7 Aralık 2010 Salı

TV

 Çok fantastik şeyler görüyorum bu aralar.Toplum halinde tavşanın peşine takılıp bir Alice çukuruna düşüyoruz.Aptallaşıyor,kafası çalışanları da aptallaştırıyoruz.Yıllardır klasikleşen ''okuyanı/sorgulayanı ayıplama kumpanyası'' ben büyüdüm,hala eskimedi.

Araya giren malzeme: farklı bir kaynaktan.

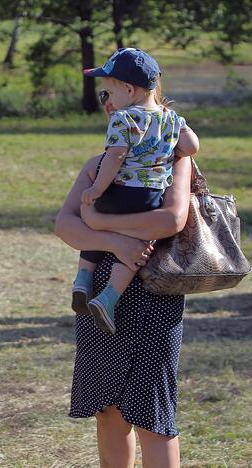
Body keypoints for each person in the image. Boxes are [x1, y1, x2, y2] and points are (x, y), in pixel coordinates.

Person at [54, 72, 199, 465]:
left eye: (111, 92)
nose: (107, 102)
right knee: (108, 411)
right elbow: (65, 224)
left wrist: (99, 223)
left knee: (154, 414)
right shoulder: (97, 166)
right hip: (100, 300)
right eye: (104, 94)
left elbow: (170, 220)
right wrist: (114, 240)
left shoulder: (174, 161)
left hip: (155, 294)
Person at [70, 48, 199, 335]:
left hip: (120, 191)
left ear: (128, 89)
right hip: (149, 199)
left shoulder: (124, 119)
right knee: (136, 245)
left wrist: (96, 189)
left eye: (108, 93)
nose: (108, 101)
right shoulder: (171, 119)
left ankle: (82, 279)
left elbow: (115, 157)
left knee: (101, 223)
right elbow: (190, 148)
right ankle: (108, 297)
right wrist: (173, 134)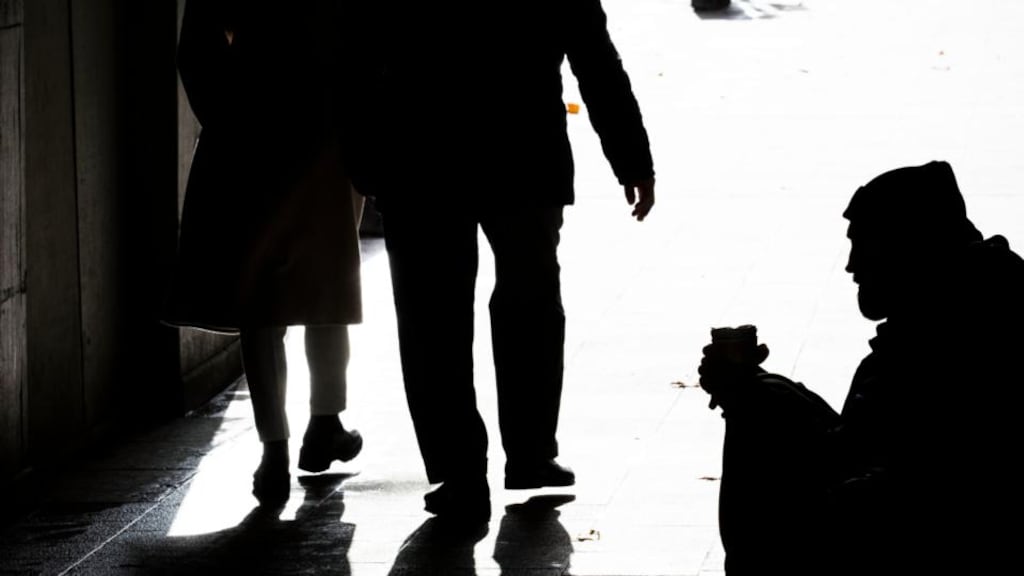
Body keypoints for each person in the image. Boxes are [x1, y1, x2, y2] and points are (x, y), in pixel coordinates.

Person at [360, 1, 656, 524]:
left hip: (422, 151)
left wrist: (366, 157)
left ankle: (462, 471)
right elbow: (594, 55)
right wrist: (631, 157)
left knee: (433, 316)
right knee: (531, 300)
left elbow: (362, 45)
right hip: (522, 151)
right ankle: (530, 451)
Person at [698, 161, 1024, 575]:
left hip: (938, 536)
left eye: (863, 246)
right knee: (766, 399)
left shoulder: (940, 337)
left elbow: (859, 458)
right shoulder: (965, 301)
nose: (851, 266)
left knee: (760, 413)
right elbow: (864, 440)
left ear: (907, 244)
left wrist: (748, 398)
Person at [165, 0, 370, 507]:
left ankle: (273, 448)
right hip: (322, 125)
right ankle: (325, 419)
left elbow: (196, 48)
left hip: (248, 134)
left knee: (261, 302)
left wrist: (228, 118)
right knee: (326, 283)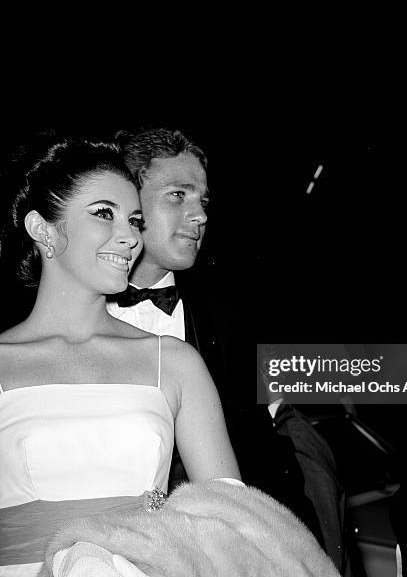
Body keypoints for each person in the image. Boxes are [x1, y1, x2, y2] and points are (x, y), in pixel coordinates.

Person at [0, 137, 240, 577]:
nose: (129, 236)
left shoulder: (176, 362)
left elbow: (232, 524)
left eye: (135, 220)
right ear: (42, 229)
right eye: (103, 214)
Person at [108, 127, 323, 541]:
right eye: (178, 195)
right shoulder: (73, 312)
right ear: (128, 201)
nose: (201, 214)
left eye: (203, 200)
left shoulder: (230, 319)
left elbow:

  Yükselen değerler konusunda muzdaribim.Reklamlar,diziler tabi ki bunların handikapı aptal kutusu...Örneğin yıllardır kanser hücresi gibi eğitimli/eğitimsiz kendine toplumda yer edinememiş herkesin üstüne leke gibi yapışan mafyatik televizyon dizileri karakterleri.Bu adamlar çok enteresan; zaten televizyon icat edildiğinden beri oynuyorlar,bölüm başına bin,iki bin kişi falan ölüyor sırf Türkiye değil,İsrail,Filistin,Irak gibi sıcak hattaki ülkelerin de nüfusunu yarıya indirmeyi başardılar.Domates kasalarında el bombası taşıyıp,sanki her gün yaptıkları sıradan işlermiş gibi ülkeyi kurtarmaya giderken yolda durup kebapçıya giderek yemek üzerine bir de künefe yiyebiliyorlar.Çok doğaüstü...Lise çağını geçmiş hatta neredeyse yüzü kırışmak üzere olan zavallı aktör ve aktristlere inatla okul sıralarında dirsek çürüttürüyorlar.Tuhaf entrikaları bulundukları cemiyet hayatını karıştırıyor falan filan...Materyal dünyanın yan tesirlerinden biri de  televizyonun empoze ettiği bu karakterlerin ciddiye alınıp realize edilmesi.Kaç kişinin İstanbul gibi metropol ve karma bir kentte elinin altında yalısı var?Medya ve televizyon kanalıyla özendirilen hayatlar ise son derece yapay ve üzgünüm ama yemiyoruz.